The Problem With Net Zero
You’ve probably heard of a sticky little concept known as net-zero emissions: If you put any carbon into the atmosphere, you have to take the same amount out. On Monday at COP26, India’s Prime Minister, Narendra Modi, announced that his country would reach that goal by the year 2070. Earlier this year, President Joe Biden said the United States would do the same by 2050, a goal the UK has also pledged to achieve.It’s a popular idea, although it’s based on achieving the bare minimum. “I think the main reason we're going probably see a lot of discussion about it at COP26, and certainly going forward, is that the world continues to pay lip service to the idea of limiting warming to one and a half degrees,” says Zeke Hausfather, a climate scientist and the director of climate and energy at the advocacy group the Breakthrough Institute.The problem with net zero is that it doesn’t mean that these countries will stop spewing greenhouse gases by those target dates. It just means that by that point, they won’t be adding any to the atmosphere in aggregate. Net-zero can be a cop-out, because it allows nations to keep polluting so long as they’re also capturing that pollution. It’s a bit like trying to drain a bathtub with the tap still running full blast.

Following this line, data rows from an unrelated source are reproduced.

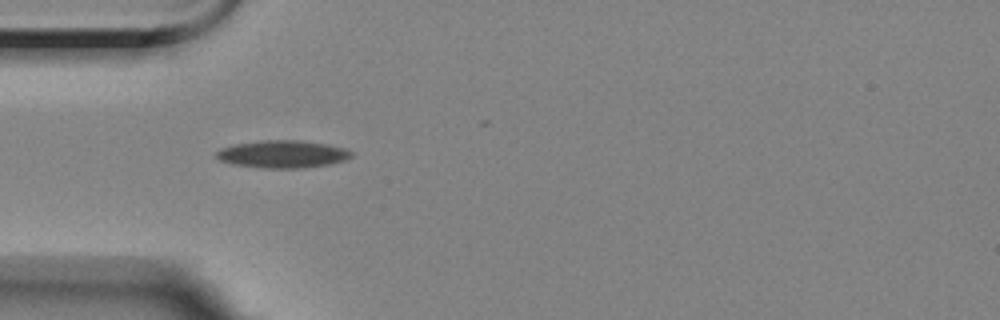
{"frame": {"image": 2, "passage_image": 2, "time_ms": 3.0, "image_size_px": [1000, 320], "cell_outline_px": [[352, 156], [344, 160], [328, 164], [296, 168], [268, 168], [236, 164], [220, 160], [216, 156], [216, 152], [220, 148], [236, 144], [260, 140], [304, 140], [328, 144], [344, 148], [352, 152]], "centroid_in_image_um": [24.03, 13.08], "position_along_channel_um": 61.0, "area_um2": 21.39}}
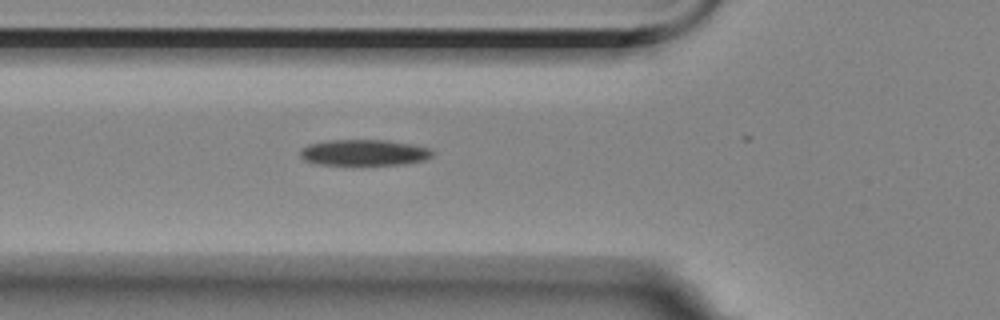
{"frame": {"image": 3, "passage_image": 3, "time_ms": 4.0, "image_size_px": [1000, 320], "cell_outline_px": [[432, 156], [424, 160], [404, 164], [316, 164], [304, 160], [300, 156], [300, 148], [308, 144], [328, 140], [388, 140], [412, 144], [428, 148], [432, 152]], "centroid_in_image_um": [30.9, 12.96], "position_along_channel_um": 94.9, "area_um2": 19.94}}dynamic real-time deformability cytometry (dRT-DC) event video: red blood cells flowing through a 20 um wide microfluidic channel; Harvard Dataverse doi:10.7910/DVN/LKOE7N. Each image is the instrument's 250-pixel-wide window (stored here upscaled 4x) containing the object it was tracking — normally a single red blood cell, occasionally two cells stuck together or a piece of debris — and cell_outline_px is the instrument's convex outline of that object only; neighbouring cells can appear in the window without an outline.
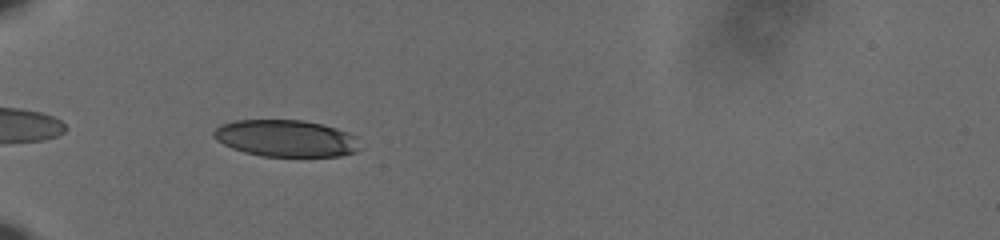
{"species": "human", "species_latin": "Homo sapiens", "temperature_condition": "cold", "stored_images_in_passage": 23, "camera_frame_rate_fps": 3000, "um_per_image_px": 0.085, "donor": {"sex": "male"}, "frame": {"image": 1, "passage_image": 2, "time_ms": 0.333, "image_size_px": [1000, 240], "cell_outline_px": [[360, 148], [356, 152], [340, 156], [260, 156], [244, 152], [232, 148], [216, 140], [212, 136], [212, 132], [220, 124], [236, 120], [304, 120], [324, 124], [348, 132], [356, 136]], "centroid_in_image_um": [24.3, 11.75], "position_along_channel_um": 60.7, "area_um2": 31.62}}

It might even encourage nations to keep spewing greenhouse gases, so long as they’re also sequestering them. Or a country might make a big deal about offshoring its carbon-intensive industries like steel production, disavow all those emissions, and then just import those materials anyway. Corporations, too, aren’t incentivized to actually reduce their emissions if they can just buy carbon credits . “It is absolutely a very reasonable concern and something we all have to guard against,” says Angela Anderson, director of industrial innovation and carbon removal at the nonprofit World Resources Institute, “the temptation and certainly the desire by some interests in the fossil fuel industry to not have to reduce emissions to preserve their existing business plans.”